Mademoiselle Julie // De Liv Ullmann. Avec Jessica Chastain et Colin Farrell.
Avant d’être un film de Liv Ullmann, Mademoiselle Julie est avant tout une pièce d’August Strindberg qui avait déjà été adaptée au cinéma en 1999 par Mike Figgis avec Saffron Burrows et Peter Mullan dans les rôles titres. Sauf que ce n’était pas fameux. Heureusement pour la muse d’Ingmar Bergman, la réalisatrice signe une oeuvre bien plus réussie. L’atout de cette nouvelle adaptation de Mademoiselle Julie est le retour féminin et délicat. Il y a quelque chose de réellement beau dans ce film malgré ses défauts. Liv Ullmann met ses tripes dans les faces à faces de ses deux acteurs principaux qui délivrent quant à eux le meilleur d’eux-mêmes. A commencer par Jessica Chastain (Zero Dark Thirty) qui depuis quelques temps enchaîne les rôles et qui trouve ici un rôle de femme une fois de plus à la mesure de son talent. Lui fait face un Colin Farrell troublant et nuancé, bien moins de certaines de ses prestations les moins mono-expressives.

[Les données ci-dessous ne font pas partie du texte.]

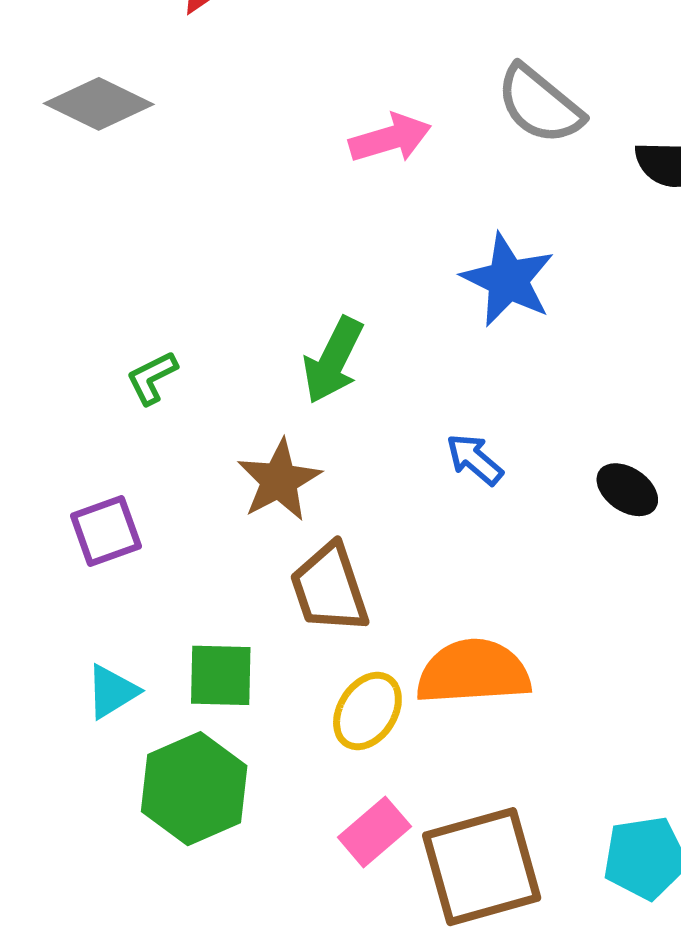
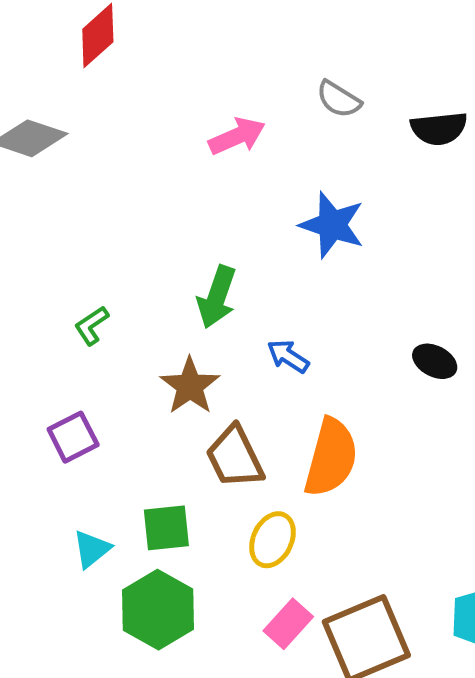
gray semicircle: (540, 105) -> (339, 99), size x0.7
blue arrow: (475, 459) -> (288, 356), moved
orange semicircle: (473, 672) -> (331, 458), moved, turned 116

On sent aussi que Liv Ullmann est fan du personnage de Mademoiselle Julie qu’elle rêvait d’incarner au théâtre quand elle était plus jeune.
1890, Irlande. Tandis que tout le monde célèbre la nuit des feux de la Saint Jean, Mademoiselle Julie et John, le valet de son père, se charment, se jaugent et se manipulent sous les yeux de Kathleen, la cuisinière du baron, jeune fiancée de John. Ce dernier convoite depuis de nombreuses années la comtesse voyant en elle un moyen de monter dans l’échelle sociale.
En tant que grand amateur de théâtre au cinéma, Mademoiselle Julie faisait donc partie des films que j’attendais. Malheureusement, j’étais passé à côté faute à un concours de circonstances qui m’ont empêchées d’aller le voir (parfois les programmations des cinémas ne vont pas vraiment dans le sens des spectateurs, mais ce n’est pas grave). Après avoir vu ce film, j’y vois quelque chose de beau avec des émotions exacerbées et touchantes mises en scène par la prestation d’une Jessica Chastain au sommet de son art. La pièce de Strindberg, que je ne connais que pour la première adaptation qui en a été faite au cinéma, est ici magnifiée par une mise en scène soignée qui cherche à utiliser chaque détail pour illuminer le visage de son héroïne. Mais si Mademoiselle Julie est réussi c’est aussi en grande partie grâce à une direction d’acteur tout simplement parfaite. Liv Ullmann avait une vision bien à elle du personnage et l’on voit dans ce film que c’est sa vision du personnage qui est à l’écran. On ressent alors toute la beauté de Mademoiselle Julie mais beaucoup plus grâce à une mise en scène théâtrale.
On retrouve ce qui fait le meilleur du cinéma filmé comme une pièce de théâtre. On peut alors passer une bonne demi-heure dans une cuisine avec simplement Jessica Chastain et Colin Farrell. C’est dans ce genre de moments que Mademoiselle Julie parvient réellement à briller et à nous choyer de toute son élégante cruauté. Car mine de rien, les émotions sont palpables et cette histoire reste cruelle. Nous sommes face à un drame qui a beau avoir l’empreinte d’une époque de par ses décors, le tout est intemporel. On n’a pas l’impression d’être en 1890 car l’année n’a pas de grande importance (bien que cela permet de faire des références à la place de Mademoiselle Julie dans la société mais également de John ou encore de Kathleen). Les films filmés comme si nous étions devant une pièce de théâtre c’est rare et surtout rarement réussi. Mon dernier émoi du genre remonte à La Vénus à la Fourrure de Roman Polanski (qui reste l’une de plus plus grosses claques du genre depuis pas mal d’années) et je dois avouer que je pourrais presque mettre Mademoiselle Julie au même niveau.
Note : 9.5/10. En bref, c’est resplendissant, somptueux et émouvant. Une petite pépite.